SET PROBLEM 1: In the passage on activism and identity, whose demise left activism in New York particularly scarce?

SOURCE DOCUMENT:
In New York, activism has been particularly scarce since the demise of ACT-UP and the Lesbian Avengers. There were two or three big demos protested the Iraq War. A handful of folks denounced torture. Domestic spying is submitted to with barely a peep. Wall Street was occupied briefly then abandoned. After the Trayvon Martin verdict there were a few protests, but no budding movement. As humans, as Americans, it seems we've lost our hearts. We're dead in the water. Play taps or some old spiritual. Let's get it over with. Though maybe I'm missing something. Maybe there's some underground thing getting ready to bloom, though I doubt it.
The old tricks don't seem to work any more. In the U.S., we relied too long on identity politics to fuel progressive movements, rallying people around race, sexual orientation, gender. As if the categories had some independent existence tapping into hidden wells of Power. Raise your fist in the Black Power salute. Burn something like a bra. Or don't. Post-modern and queer theories seem to put the existence of any identity, especially the lesbian one, on the same plane as unicorns. Our lives are performed, not lived. They are as flexible and fluid as any Coney Island contortionist. No matter that the street tells us different, and the consequences of identity aren't flexible at all. Violence, rape, poverty of whole classes of people. Disenfranchisement.
And yet, and yet, what do we have in common? Females are just creatures with two mounds on their chests and reproductive organs conveniently tucked away. Even so, I get chased out of women's restrooms. Get called sir half the time in the street when my hair is short. Not that dykes embrace each other. We're too this or too that. Not enough of the other thing.
Likewise, nothing unites African Americans and other racial minorities but skin. Scratch beneath it and what do you have? More skin. And then flesh and icky stuff. Blood. And bones. It is only abstractions that are shared. The invisible web of history, and culture, or experience. Things that must be continually taught, continually explored. Whether the lesson comes from a bigot and is one of shame. Or something to celebrate, taught by somebody inside the community reminding us survival itself is reason enough for pride. We did it. You can, too.
Identity is largely an act of the imagination, filtered through imponderable flesh. It's a dream we deny the need for, but can't live without.

(Part of a data file)

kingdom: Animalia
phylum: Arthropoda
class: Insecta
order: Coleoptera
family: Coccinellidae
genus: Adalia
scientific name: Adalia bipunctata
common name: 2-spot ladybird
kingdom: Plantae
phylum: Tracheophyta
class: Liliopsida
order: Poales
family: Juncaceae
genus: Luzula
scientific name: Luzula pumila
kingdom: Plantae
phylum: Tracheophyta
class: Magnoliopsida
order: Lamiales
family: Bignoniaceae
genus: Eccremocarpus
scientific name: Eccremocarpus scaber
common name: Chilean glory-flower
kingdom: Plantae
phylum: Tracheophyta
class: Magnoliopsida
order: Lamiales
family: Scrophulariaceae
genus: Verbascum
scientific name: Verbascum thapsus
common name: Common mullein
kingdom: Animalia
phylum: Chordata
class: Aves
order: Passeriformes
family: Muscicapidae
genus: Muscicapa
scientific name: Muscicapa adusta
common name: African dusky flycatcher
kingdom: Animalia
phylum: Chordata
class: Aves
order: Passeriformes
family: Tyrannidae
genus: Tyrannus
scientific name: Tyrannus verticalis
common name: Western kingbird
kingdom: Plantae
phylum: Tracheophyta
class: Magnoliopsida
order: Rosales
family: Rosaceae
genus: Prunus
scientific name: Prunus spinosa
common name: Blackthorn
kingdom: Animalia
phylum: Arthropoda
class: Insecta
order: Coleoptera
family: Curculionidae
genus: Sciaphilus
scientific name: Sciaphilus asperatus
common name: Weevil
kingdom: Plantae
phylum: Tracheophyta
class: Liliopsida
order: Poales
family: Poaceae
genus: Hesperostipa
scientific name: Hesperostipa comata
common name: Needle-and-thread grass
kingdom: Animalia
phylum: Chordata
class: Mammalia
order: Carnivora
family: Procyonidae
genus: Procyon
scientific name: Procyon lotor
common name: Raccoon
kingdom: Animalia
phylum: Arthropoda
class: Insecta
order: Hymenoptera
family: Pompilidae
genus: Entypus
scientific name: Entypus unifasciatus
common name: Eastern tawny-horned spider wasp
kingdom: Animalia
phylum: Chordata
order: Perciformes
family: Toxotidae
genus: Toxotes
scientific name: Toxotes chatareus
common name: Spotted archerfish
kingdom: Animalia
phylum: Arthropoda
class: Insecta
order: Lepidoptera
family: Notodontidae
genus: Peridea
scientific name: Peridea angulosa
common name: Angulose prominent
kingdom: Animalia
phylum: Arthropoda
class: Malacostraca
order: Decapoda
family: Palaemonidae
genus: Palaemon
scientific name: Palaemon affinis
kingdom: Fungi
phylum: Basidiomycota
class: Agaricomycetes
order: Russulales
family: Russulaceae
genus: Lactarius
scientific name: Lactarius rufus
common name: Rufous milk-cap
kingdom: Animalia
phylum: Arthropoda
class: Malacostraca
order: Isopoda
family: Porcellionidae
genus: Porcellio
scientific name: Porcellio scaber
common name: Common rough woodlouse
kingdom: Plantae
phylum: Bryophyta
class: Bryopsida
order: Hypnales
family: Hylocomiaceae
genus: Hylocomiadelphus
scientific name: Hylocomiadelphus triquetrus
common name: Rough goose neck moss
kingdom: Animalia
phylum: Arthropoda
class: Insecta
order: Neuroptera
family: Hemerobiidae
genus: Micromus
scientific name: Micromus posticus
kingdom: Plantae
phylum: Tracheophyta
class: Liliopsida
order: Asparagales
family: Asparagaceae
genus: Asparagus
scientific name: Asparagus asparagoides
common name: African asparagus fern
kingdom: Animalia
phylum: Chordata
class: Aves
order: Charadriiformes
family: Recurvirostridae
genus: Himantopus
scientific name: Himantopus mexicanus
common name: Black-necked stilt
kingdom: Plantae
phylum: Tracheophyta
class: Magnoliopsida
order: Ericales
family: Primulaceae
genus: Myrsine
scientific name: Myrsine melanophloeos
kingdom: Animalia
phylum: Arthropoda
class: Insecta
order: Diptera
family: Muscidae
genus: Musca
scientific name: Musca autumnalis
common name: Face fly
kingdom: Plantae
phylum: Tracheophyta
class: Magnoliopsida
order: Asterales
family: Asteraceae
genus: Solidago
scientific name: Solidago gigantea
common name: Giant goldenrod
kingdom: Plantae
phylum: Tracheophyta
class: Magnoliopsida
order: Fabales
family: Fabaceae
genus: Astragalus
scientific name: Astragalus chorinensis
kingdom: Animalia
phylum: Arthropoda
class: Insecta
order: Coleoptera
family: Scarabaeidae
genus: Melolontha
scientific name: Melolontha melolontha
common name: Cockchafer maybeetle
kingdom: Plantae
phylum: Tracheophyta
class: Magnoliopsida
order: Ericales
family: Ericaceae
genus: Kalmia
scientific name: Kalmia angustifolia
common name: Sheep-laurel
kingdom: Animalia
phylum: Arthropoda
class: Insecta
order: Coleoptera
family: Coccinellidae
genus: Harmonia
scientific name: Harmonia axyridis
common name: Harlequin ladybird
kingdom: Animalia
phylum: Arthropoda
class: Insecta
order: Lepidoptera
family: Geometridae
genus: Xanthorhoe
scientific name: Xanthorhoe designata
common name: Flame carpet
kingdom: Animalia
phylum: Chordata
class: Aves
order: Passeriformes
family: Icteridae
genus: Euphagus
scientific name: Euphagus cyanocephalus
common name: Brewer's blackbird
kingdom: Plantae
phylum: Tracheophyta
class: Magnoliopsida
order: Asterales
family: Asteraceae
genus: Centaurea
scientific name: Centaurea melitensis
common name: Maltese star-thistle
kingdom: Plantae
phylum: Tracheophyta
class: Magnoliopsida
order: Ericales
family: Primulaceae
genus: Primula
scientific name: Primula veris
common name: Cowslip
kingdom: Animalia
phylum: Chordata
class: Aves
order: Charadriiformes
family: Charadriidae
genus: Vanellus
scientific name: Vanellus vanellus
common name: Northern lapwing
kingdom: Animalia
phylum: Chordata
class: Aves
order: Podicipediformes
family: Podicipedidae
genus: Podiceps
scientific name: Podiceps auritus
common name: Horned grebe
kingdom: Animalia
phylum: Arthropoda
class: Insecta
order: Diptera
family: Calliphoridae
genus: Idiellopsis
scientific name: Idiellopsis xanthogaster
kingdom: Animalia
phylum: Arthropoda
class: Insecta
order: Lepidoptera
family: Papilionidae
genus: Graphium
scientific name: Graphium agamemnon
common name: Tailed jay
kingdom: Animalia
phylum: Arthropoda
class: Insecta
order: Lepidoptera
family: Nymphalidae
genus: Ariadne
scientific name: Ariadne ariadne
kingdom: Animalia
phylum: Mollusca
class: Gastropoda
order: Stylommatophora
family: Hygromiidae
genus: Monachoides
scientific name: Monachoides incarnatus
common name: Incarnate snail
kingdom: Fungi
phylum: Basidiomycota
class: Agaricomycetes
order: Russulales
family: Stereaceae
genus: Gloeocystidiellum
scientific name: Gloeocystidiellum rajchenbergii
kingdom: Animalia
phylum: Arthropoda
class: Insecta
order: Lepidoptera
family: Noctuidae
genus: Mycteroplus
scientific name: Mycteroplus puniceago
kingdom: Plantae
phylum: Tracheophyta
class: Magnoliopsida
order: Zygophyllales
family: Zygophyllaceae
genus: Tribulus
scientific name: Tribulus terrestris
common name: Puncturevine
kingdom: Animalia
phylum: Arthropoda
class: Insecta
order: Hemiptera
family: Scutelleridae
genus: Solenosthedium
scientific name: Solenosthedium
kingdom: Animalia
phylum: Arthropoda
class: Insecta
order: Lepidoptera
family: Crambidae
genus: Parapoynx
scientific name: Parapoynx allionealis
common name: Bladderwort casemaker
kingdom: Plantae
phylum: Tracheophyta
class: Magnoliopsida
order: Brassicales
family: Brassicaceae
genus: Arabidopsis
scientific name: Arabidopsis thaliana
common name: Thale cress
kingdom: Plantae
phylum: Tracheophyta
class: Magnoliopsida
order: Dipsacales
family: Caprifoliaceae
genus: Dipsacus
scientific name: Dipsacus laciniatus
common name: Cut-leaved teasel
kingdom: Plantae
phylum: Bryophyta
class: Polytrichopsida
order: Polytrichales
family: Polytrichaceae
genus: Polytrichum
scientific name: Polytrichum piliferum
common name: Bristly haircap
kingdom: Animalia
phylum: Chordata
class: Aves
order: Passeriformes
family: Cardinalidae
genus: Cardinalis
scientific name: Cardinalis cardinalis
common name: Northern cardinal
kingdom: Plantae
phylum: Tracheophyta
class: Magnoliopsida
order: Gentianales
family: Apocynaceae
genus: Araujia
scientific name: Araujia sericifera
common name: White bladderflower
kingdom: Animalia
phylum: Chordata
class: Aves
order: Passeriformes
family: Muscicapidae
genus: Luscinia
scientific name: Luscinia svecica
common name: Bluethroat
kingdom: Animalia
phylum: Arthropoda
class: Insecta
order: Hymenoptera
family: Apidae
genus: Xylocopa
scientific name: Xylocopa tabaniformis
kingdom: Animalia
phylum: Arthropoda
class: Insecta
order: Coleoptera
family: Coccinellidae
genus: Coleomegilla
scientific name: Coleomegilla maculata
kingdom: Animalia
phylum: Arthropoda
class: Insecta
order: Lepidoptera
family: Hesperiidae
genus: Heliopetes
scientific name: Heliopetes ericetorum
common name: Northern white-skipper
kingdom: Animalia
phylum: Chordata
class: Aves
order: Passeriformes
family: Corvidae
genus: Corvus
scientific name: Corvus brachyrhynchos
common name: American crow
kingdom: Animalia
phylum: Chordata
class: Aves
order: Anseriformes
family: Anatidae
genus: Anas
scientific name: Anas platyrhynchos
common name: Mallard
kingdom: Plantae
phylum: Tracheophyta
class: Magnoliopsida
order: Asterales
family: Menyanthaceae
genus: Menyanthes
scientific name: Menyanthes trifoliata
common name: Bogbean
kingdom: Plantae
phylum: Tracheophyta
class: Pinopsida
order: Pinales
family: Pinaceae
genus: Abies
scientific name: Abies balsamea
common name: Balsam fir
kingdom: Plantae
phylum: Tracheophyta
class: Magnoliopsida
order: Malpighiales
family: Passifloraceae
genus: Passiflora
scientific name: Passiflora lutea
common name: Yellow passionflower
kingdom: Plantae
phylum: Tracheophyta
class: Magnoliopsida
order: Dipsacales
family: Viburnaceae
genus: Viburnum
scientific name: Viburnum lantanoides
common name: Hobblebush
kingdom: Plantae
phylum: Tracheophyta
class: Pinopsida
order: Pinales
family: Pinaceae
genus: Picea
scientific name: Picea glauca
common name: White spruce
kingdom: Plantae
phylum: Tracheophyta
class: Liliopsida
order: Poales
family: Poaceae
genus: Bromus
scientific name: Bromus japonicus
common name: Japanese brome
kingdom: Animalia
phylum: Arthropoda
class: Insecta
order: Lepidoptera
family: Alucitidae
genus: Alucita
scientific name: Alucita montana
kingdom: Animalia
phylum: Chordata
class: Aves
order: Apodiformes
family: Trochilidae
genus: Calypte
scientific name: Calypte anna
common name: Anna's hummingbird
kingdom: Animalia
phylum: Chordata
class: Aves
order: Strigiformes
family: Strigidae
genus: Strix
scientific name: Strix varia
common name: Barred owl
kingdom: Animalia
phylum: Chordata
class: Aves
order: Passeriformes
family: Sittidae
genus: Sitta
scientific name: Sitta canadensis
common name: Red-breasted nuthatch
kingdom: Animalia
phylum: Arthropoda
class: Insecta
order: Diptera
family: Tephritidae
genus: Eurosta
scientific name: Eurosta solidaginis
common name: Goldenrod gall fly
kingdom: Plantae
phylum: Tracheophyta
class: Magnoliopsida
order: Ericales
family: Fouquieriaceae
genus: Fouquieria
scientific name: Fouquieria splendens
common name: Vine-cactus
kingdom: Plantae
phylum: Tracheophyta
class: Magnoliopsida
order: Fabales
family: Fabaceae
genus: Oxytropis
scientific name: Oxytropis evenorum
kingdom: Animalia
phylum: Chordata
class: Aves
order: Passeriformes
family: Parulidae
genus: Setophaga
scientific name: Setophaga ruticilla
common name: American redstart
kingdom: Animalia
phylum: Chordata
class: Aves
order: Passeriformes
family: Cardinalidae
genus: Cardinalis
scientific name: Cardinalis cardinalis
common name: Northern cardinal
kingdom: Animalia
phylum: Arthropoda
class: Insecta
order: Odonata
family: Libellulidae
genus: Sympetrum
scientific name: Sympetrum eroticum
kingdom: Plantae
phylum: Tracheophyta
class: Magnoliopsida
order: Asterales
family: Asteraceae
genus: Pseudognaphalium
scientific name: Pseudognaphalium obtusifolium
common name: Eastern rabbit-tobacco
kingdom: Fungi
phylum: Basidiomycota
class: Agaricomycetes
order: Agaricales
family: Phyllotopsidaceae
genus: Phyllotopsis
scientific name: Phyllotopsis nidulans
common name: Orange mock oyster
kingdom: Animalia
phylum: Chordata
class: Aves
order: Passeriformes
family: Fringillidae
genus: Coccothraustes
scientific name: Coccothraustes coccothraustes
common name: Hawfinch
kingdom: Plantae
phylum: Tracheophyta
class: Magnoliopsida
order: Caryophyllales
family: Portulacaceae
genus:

SET PROBLEM 2: Please set down the stretch of the records from their first line through the line that contains "scientific name: Toxotes chatareus", copying every line without change.

CORRECT RESULT 1: ACT-UP and the Lesbian Avengers.

CORRECT RESULT 2:
kingdom: Animalia
phylum: Arthropoda
class: Insecta
order: Coleoptera
family: Coccinellidae
genus: Adalia
scientific name: Adalia bipunctata
common name: 2-spot ladybird
kingdom: Plantae
phylum: Tracheophyta
class: Liliopsida
order: Poales
family: Juncaceae
genus: Luzula
scientific name: Luzula pumila
kingdom: Plantae
phylum: Tracheophyta
class: Magnoliopsida
order: Lamiales
family: Bignoniaceae
genus: Eccremocarpus
scientific name: Eccremocarpus scaber
common name: Chilean glory-flower
kingdom: Plantae
phylum: Tracheophyta
class: Magnoliopsida
order: Lamiales
family: Scrophulariaceae
genus: Verbascum
scientific name: Verbascum thapsus
common name: Common mullein
kingdom: Animalia
phylum: Chordata
class: Aves
order: Passeriformes
family: Muscicapidae
genus: Muscicapa
scientific name: Muscicapa adusta
common name: African dusky flycatcher
kingdom: Animalia
phylum: Chordata
class: Aves
order: Passeriformes
family: Tyrannidae
genus: Tyrannus
scientific name: Tyrannus verticalis
common name: Western kingbird
kingdom: Plantae
phylum: Tracheophyta
class: Magnoliopsida
order: Rosales
family: Rosaceae
genus: Prunus
scientific name: Prunus spinosa
common name: Blackthorn
kingdom: Animalia
phylum: Arthropoda
class: Insecta
order: Coleoptera
family: Curculionidae
genus: Sciaphilus
scientific name: Sciaphilus asperatus
common name: Weevil
kingdom: Plantae
phylum: Tracheophyta
class: Liliopsida
order: Poales
family: Poaceae
genus: Hesperostipa
scientific name: Hesperostipa comata
common name: Needle-and-thread grass
kingdom: Animalia
phylum: Chordata
class: Mammalia
order: Carnivora
family: Procyonidae
genus: Procyon
scientific name: Procyon lotor
common name: Raccoon
kingdom: Animalia
phylum: Arthropoda
class: Insecta
order: Hymenoptera
family: Pompilidae
genus: Entypus
scientific name: Entypus unifasciatus
common name: Eastern tawny-horned spider wasp
kingdom: Animalia
phylum: Chordata
order: Perciformes
family: Toxotidae
genus: Toxotes
scientific name: Toxotes chatareus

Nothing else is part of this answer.